I viewed the essay as a kind of cautionary tale of the "don't bit off more than you can chew" variety. Or rather, "don't bite off something that you pretty much know you won't find very tasty" variety. I tried to suggest that I never should have agreed to write the book. I knew very well I was pitching it to get the contract, not to have an opportunity to tell the world something I had discovered through a great deal of research. As I said in the piece, I had discovered nothing at that point. And, since I'd written academic books, I knew exactly what it meant to discover something through years of research. But I wanted (or thought I wanted) to be the next Malcolm Gladwell. So I told the publishers what they wanted to hear rather than what I wanted--or even could--say. That was a mistake, the more so because I wasted a bunch of people's time.

That was my main point. I made some other points along the way. 1) That you don't need a good book to get a big book contract; what you need is a sellable idea for a book and a "platform." There's something funny about that, IMHO. 2) That the people who moved the "book" (which did not exist) from idea to contract to spiked manuscript were just doing their jobs--namely producing a kind of book that many people find a lot of value in. I was the problem, not them. 3) Finally (and apparently controversially) that there is something suspect about "big idea" books. I wasn't able to explain what I meant by this because (and here's the promised caveat) you don't get as much space as you want in a magazine like The Atlantic. That's just the way it works. (BTW, you don't get to write the title either--"Meme Weaver" wasn't my idea; in fact I was not even asked if I liked it!) But now I have a bit more space, so let me be explicit.
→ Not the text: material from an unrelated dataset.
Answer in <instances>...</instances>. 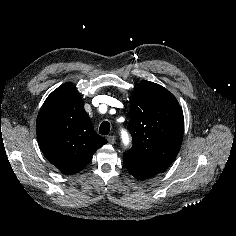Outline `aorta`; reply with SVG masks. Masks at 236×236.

The trouble with "big idea" books is that they reduce very complex human phenomena to a "factor." "Guns, Germs and Steel" is an excellent example. The disposition of continents "explains" why the West came to dominate the world the same way gravity "explains" why a single apple fell from my apple tree at 4:36 pm CDT on October 12, 2011. Both "factors" (geography and gravity) may be necessary, but they are so far from sufficient that the mind boggles at any attempt to say they are. Yet this is just what most "big idea" books claim, if not always explicitly. And people buy it. I can't tell you how many smart folks have "explained" the rise of the West to me with reference to "geography."

Here's the acid test for a "big idea": could you have predicted the phenomenon retrospectively "explained" by the "big idea"? Imagine you were a little green man observing the Earth right after the emergence of Homo sapiens. Could you have confidently said "Geography is the master factor, so I know exactly what's going to happen 180,000 years from now--that little spit of land over there is going to dominate the world!" I doubt it.

And here's an interesting thing. Though GGS has a "big idea," Jared Diamond doesn't really believe it. He's a brilliant researcher and much subtler that that. I know this because I interviewed him at length. (I don't know what your policy is on self-links, but here one comes). You can find the interview (and a bunch of others) at http://newbooksinhistory.com.

Anyway, I've said too much (I warned you!). And sorry for the typos; it's late. Thanks for taking the time to read the article and to read this thread.